§ **Source text**
● ● ● ●
Report: The U.S. Union Avoidance Industry Goes Global

The United States is alone among rich democracies in allowing an enormous industry of law firms dedicated to defeating union organizing campaigns and keeping their clients—including many multinational corporations (MNCs)—union free. These firms have perfected union avoidance techniques that make it extraordinarily difficult for unions to organize in the private sector.1 In recent years, several firms that specialize in union avoidance activities have extended their activities globally: Littler Mendelson and Ogletree Deakins employ attorneys in multiple countries, provide union avoidance advice to a growing number of MNCs and have annual revenues in the hundreds of millions of dollars. Other large law firms specializing in union avoidance, such as Jackson Lewis and Fisher Phillips, have internationalized operations through alliances with overseas management law firms.

This report was originally published in the New Labor Forum and was written by John Logan, Professor and Director of Labor and Employment Studies at San Francisco State University

Union avoidance law firms have grown increasingly concerned that unions have used International Labour Organization (ILO) conventions and other international labor standards to advance organizing campaigns. As a result of the growing importance of MNCs, both in the United States and worldwide, American unions such as the Service Employees International Union, United Food and Commercial Workers and others have participated in global organizing campaigns.2 Conducted with the assistance of UNI Global Union, International Transport Federation, and other global union federations, these multifaceted campaigns have stressed corporate violations of core ILO conventions and have utilized soft law instruments such as the United Nations Global Compact and the Organisation for Economic Co-operation and Development (OECD) Guidelines for Multinational Corporations. In response, large union avoidance law firms have not only internationalized their operations, but also proposed using global standards offensively against labor organizations, and attempted to use ILO jurisprudence to argue that employers have a right—and even an obligation—to oppose unionization.
● ● ● ●
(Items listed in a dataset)
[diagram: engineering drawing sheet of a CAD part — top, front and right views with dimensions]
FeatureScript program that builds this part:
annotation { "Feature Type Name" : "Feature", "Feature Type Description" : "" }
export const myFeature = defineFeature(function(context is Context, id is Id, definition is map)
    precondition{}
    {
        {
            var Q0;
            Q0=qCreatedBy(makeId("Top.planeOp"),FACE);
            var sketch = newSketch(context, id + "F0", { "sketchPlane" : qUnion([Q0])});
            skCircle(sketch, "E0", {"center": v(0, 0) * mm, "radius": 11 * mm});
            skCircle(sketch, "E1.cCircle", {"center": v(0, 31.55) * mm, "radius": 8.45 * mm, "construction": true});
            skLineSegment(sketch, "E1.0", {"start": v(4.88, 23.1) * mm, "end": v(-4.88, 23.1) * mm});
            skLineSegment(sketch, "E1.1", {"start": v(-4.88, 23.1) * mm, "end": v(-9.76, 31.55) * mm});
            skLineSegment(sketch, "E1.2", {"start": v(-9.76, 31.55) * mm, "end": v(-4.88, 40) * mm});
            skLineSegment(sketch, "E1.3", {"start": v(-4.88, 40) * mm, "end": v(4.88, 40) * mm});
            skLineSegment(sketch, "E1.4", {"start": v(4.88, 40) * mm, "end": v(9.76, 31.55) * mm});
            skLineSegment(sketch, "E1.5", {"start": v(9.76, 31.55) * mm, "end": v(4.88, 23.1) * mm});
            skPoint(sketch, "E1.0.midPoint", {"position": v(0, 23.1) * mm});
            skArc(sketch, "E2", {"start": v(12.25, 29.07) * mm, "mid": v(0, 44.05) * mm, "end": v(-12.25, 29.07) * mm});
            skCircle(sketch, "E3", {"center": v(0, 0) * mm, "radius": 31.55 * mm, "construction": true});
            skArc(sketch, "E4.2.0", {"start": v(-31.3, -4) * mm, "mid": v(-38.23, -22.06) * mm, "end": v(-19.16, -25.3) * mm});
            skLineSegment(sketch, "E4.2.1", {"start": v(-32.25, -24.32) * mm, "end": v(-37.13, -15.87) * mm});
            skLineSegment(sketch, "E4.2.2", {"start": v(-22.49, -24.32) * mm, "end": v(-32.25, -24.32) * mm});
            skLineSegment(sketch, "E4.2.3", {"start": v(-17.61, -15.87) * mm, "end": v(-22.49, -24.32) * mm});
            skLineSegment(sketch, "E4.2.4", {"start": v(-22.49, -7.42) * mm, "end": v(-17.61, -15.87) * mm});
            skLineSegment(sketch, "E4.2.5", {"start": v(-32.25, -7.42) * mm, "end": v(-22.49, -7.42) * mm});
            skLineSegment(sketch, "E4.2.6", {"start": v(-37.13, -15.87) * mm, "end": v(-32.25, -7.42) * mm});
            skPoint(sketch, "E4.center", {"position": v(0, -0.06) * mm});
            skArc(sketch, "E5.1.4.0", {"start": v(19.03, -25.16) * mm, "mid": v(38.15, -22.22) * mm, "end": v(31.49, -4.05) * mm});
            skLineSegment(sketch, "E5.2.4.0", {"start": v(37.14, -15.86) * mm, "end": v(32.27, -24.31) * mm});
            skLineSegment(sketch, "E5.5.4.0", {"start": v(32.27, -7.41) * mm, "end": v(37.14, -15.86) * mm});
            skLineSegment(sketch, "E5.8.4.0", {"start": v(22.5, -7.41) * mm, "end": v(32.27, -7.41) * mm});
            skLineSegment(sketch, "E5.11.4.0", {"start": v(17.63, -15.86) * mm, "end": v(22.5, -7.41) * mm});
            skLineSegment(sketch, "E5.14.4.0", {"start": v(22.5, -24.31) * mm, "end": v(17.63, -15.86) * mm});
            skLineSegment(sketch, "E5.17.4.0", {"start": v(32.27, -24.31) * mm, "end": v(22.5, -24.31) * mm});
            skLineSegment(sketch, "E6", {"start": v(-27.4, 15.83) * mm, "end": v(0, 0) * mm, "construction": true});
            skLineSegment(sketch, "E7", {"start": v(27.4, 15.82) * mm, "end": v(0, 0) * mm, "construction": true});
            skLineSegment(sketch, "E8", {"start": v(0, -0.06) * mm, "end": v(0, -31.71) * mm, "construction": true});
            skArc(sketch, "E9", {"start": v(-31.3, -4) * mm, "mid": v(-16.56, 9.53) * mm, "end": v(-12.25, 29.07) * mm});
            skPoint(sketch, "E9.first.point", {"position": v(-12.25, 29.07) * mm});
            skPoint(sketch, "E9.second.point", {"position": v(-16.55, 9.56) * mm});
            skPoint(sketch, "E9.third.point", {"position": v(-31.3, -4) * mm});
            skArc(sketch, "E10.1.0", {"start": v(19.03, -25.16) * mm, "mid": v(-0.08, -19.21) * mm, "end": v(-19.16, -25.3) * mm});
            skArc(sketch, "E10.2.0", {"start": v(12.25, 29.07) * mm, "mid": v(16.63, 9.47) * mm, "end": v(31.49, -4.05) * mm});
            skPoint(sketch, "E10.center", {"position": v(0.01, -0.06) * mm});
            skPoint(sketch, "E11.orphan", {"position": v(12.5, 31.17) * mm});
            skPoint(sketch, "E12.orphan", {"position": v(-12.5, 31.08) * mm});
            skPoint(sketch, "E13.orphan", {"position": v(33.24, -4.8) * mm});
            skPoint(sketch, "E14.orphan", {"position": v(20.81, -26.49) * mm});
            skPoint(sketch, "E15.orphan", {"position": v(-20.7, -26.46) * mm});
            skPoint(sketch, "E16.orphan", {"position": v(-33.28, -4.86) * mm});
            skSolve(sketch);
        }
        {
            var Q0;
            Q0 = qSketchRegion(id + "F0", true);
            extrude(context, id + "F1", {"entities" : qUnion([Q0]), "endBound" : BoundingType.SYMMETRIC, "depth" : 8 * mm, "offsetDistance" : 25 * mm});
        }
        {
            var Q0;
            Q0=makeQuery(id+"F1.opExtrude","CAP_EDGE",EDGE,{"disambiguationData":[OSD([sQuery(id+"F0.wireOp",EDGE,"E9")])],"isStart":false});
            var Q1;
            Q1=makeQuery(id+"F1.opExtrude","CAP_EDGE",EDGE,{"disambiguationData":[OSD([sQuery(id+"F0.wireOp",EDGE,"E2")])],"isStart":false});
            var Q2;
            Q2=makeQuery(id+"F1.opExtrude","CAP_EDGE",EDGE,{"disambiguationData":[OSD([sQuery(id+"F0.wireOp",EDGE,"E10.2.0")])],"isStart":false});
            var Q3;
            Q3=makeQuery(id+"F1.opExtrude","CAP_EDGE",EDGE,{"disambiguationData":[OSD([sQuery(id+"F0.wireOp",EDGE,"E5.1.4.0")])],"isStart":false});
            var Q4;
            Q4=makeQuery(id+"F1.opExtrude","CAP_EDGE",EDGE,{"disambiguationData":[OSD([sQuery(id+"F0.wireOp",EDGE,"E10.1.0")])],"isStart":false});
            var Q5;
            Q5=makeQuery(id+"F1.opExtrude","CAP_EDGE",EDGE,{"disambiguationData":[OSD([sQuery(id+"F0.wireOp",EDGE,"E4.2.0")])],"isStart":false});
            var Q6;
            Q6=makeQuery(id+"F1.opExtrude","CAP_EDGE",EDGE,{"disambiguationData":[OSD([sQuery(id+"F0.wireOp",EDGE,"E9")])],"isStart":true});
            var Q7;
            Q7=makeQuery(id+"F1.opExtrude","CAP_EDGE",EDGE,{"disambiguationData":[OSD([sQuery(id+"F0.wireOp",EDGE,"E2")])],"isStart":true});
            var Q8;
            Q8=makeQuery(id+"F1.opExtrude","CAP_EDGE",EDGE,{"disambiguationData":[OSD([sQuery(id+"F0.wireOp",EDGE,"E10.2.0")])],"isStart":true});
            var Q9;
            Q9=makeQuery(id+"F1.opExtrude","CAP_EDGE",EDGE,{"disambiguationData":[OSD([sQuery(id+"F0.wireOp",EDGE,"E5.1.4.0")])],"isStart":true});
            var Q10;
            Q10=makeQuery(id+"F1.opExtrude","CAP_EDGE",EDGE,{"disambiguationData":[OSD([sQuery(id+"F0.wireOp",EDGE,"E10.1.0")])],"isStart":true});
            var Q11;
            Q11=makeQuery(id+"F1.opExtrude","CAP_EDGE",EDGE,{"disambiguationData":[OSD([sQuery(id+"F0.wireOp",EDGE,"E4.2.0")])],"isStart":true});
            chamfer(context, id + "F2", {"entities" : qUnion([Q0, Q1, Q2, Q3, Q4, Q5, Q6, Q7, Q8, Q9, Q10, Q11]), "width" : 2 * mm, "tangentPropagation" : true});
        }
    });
● ● ● ●
§ **What you are asked to do**
Reproduce the passage of the union avoidance report that starts with "The United States is" and goes on through "management law firms.". The records have no role in this exercise.

§ **Full answer**
The United States is alone among rich democracies in allowing an enormous industry of law firms dedicated to defeating union organizing campaigns and keeping their clients—including many multinational corporations (MNCs)—union free. These firms have perfected union avoidance techniques that make it extraordinarily difficult for unions to organize in the private sector.1 In recent years, several firms that specialize in union avoidance activities have extended their activities globally: Littler Mendelson and Ogletree Deakins employ attorneys in multiple countries, provide union avoidance advice to a growing number of MNCs and have annual revenues in the hundreds of millions of dollars. Other large law firms specializing in union avoidance, such as Jackson Lewis and Fisher Phillips, have internationalized operations through alliances with overseas management law firms.